A repo for tracking gaps in Translator data and finding ways to fill them.
7 stars 0 forks source link

Results are not being cached #110

Closed dkoslicki closed 4 months ago

dkoslicki commented 1 year ago

With an eye towards improving performance, I propose the following: when a particular query is finished being executed, cache those results. This cache can expire with some regular cadence (say, every month), but be served up in the interim thus greatly improving responsiveness of the UI.

Due to the relatively small number of "creative queries", one could imagine updating cached results instead of deleting them, even if not yet requested by a user (pro-active caching).

edeutsch commented 1 year ago

We used to cache results years ago, but eventually stopped during times of rapid development. We had multiple instances of stale results being served up after bugs were fixed, etc. The caching system would require careful attention to the version of the code that generated the results, and crucially coupled with that is to diligently update (not currently in practice) our internal version number of the code so that cached hits are correctly determined not just from the incoming query but also the version of the code running (e.g. right now production and beta give very different results even for our example query). I think we stopped at a time when there were nearly daily checkins, rendering the cache obsolete very fast, and testing new code hindered by unintended cache hits. I think we decided that the situation was sufficiently messy that it wasn't worth it.

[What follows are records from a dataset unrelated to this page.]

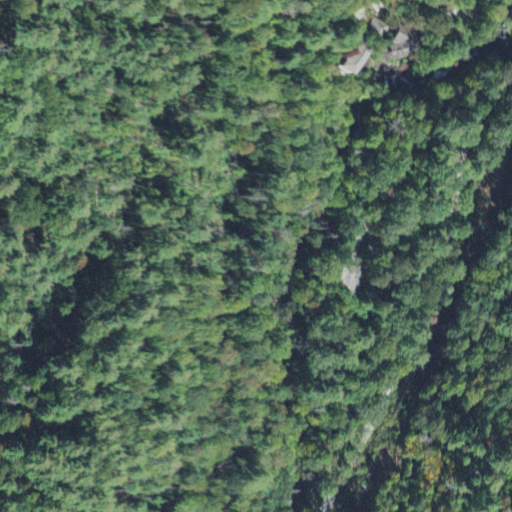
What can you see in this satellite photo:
road: (425, 5)
building: (374, 31)
road: (442, 302)
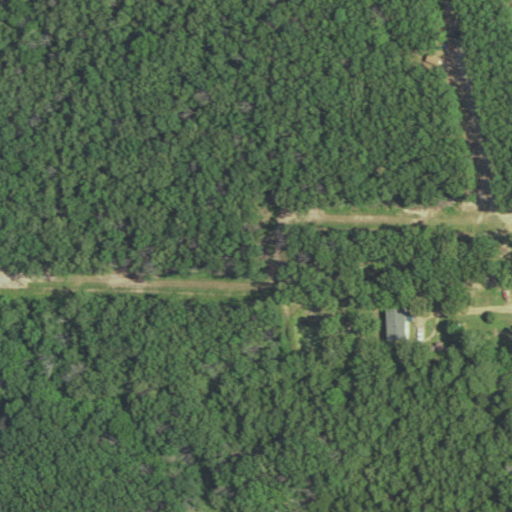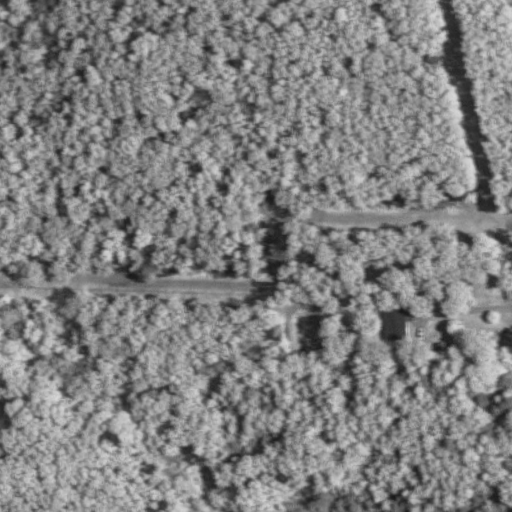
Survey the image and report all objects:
road: (473, 312)
building: (511, 321)
building: (396, 322)
building: (498, 336)
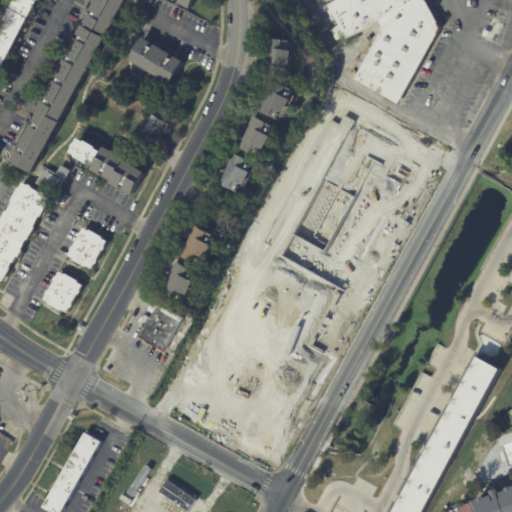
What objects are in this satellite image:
building: (187, 2)
building: (187, 2)
building: (104, 14)
building: (13, 27)
building: (15, 28)
building: (389, 40)
road: (194, 41)
building: (396, 41)
road: (466, 45)
building: (282, 54)
building: (282, 56)
building: (157, 60)
building: (157, 60)
road: (33, 61)
road: (439, 81)
building: (66, 85)
road: (369, 94)
building: (58, 98)
building: (280, 100)
building: (280, 100)
road: (333, 120)
building: (155, 130)
building: (154, 131)
building: (260, 136)
building: (259, 137)
building: (378, 147)
building: (379, 148)
building: (109, 165)
building: (110, 165)
building: (239, 172)
building: (239, 173)
building: (51, 178)
building: (19, 224)
road: (61, 224)
building: (18, 227)
building: (198, 245)
building: (200, 245)
building: (87, 247)
building: (88, 248)
road: (140, 257)
building: (180, 281)
building: (511, 281)
building: (511, 282)
building: (177, 283)
road: (399, 286)
building: (63, 291)
building: (64, 292)
road: (489, 317)
road: (258, 322)
building: (162, 326)
building: (161, 327)
park: (270, 342)
road: (36, 354)
road: (101, 392)
road: (418, 409)
building: (511, 417)
building: (446, 435)
building: (446, 437)
road: (206, 452)
road: (99, 460)
road: (11, 461)
road: (138, 464)
building: (72, 473)
building: (73, 473)
road: (344, 489)
building: (496, 501)
building: (495, 502)
road: (279, 504)
road: (15, 505)
building: (466, 507)
building: (466, 508)
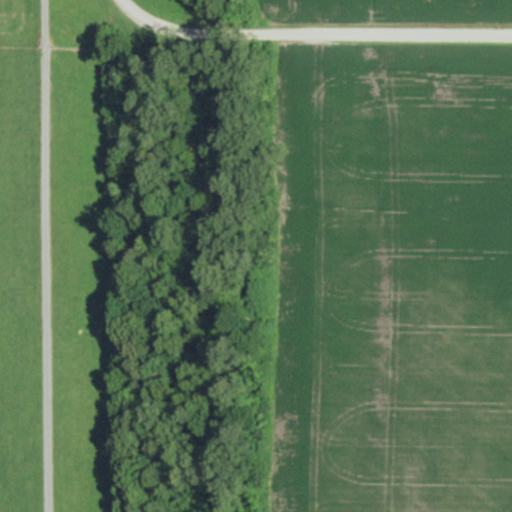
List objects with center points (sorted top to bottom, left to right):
road: (313, 33)
road: (48, 256)
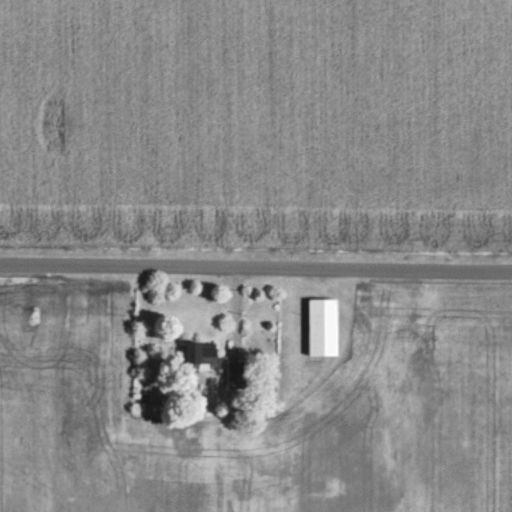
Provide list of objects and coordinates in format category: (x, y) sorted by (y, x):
road: (256, 264)
building: (320, 326)
building: (199, 353)
building: (235, 373)
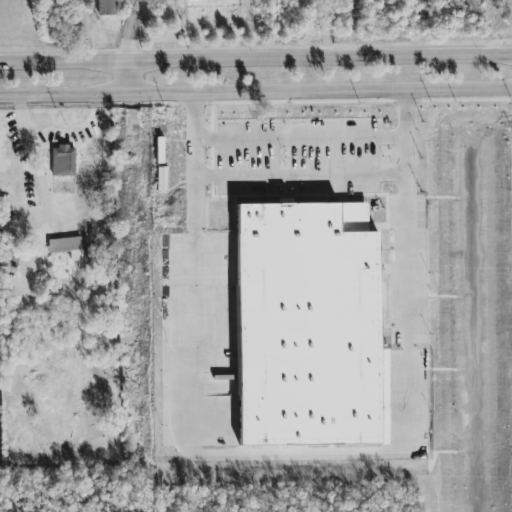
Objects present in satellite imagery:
building: (71, 0)
building: (105, 7)
road: (132, 30)
road: (256, 60)
road: (127, 78)
road: (256, 93)
road: (300, 137)
building: (63, 161)
building: (63, 161)
road: (301, 174)
building: (65, 245)
building: (65, 245)
road: (299, 451)
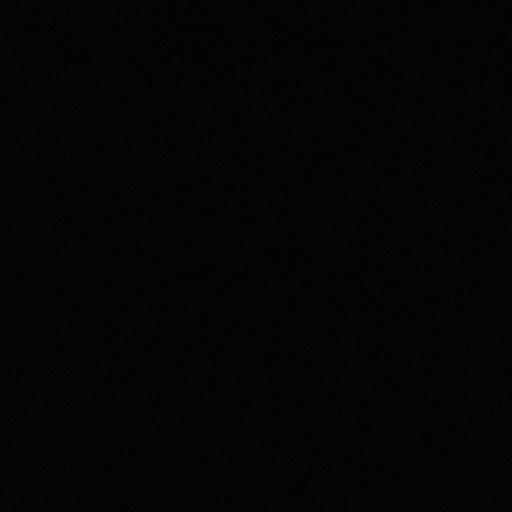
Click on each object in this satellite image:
river: (288, 256)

Development is much slower these days, so maybe it is worth trying to revive this.

dkoslicki commented 1 year ago

Thanks @edeutsch , I didn't recall we hadn't turned it back on. I assume that the UI/ARS team would have these same challenges, but the very slow collection of all the results from each ARA seems to warrant it (more akin to some other domain approaches of: "give me your email and I let you know when results are ready"), which might not be what NCATS is aiming for.

sierra-moxon commented 11 months ago

Should we get this on the architecture meeting agenda?

edeutsch commented 11 months ago

I think we should, yes. A generally agreed-upon caching policy would be beneficial here I think.

cbizon commented 9 months ago

Summary of Architecture call today:

gglusman commented 9 months ago

We were just talking about this with Jenn @jh111 and we realized there are two possibly useful meanings to "don't use cache", exemplified by these use cases: 1) "I'm a user that cares for the latest and current content. Please don't use any existing cached content when computing an answer to this question." 2) "I'm a software tool that is about to flood you with one-off queries, so don't bother caching what comes out of these queries."

In both scenarios, the 'no cache' should presumably propagate down the querying pipeline to other components.

jh111 commented 9 months ago

As an additiona note, if we hit resource limits for caching, we may want to consider some best practices for representing users. For example, if you cache based on the most common queries, you may skew results toward one person who use Translator the most. Do we want this, or do we want some limit the weight a single user has, to democratize results?

sierra-moxon commented 5 months ago

closing as completed; please reopen if I am mistaken that this has been discussed, agreed upon and implemented as possible.